Iraqi forces clashed with Kurdish fighters near the disputed city of Kirkuk, seizing a key military base and other territory. (AHMAD AL-RUBAYE/AFP/Getty Images)

By Matt Saintsing

Two armed forces, trained and equipped by the US, are pitted against each other in the northern Iraqi city of Kirkuk.

The once Kurdish-controlled Baba Gurgur oil field, K-1 military base, and the airport were seized by Iraqi troops Monday.

This escalation is the latest in an intensifying divide between Baghdad and Iraqi Kurdistan, a semi-autonomous region.

The Iraqi military charged into the impugned province with the stated goal of taking back the strategic positions they controlled before the Islamic State pushed them out in 2014. Kurdish forces had since taken them over.

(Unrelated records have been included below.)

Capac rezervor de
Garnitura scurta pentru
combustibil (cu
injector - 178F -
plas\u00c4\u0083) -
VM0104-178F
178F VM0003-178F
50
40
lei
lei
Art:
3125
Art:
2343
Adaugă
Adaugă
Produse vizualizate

The conflict between Kurdistan and the Iraqi government over oil and land is far from new, but the rift grew even larger last month when Kurds voted overwhelmingly in a referendum for independence from Iraq.

Kirkuk is surrounded by oil fields, and the ethnically and religiously diverse city sits along one of Iraq’s most contentious sectarian fault lines.

At the unseasoned age of 20, I arrived to Kirkuk on my first deployment.

Today, I can’t help but think about a child no older than 12 that approached our vehicles my first trip outside the wire.

“Hello American,” he said. We exchanged names, and he asked me if I was enjoying my time in Kurdistan.

“Isn’t this Iraq?,” I said. To which he responded with “no, this is of course Kurdistan!”

At the time, I didn’t understand the weight of what that meant.

After Saddam Hussein was ousted from power, Kurds returned to Kirkuk in massive numbers, and have since further entrenched their control by repelling ISIS attacks.

ISIS in Iraq has been reduced to its last scraps of land it holds, thanks to the sacrifices of Iraqi government troops and Kurdish forces standing shoulder-to-shoulder shedding blood, a fact that should never been taken for granted.

ISIS may be on the down-swing in terms of territory it controls, but its defeat may reignite old turf wars, or spark new ones.

And the US military is caught in the middle.

“We continue to advocate dialogue between Iraqi and Kurdish authorities,” said Maj. Gen. Robert White, commanding General of the combined joint forces land component command—operation Inherent resolve, in a statement.

“All parties must remain focused on the defeat of our common enemy, ISIS, in Iraq.”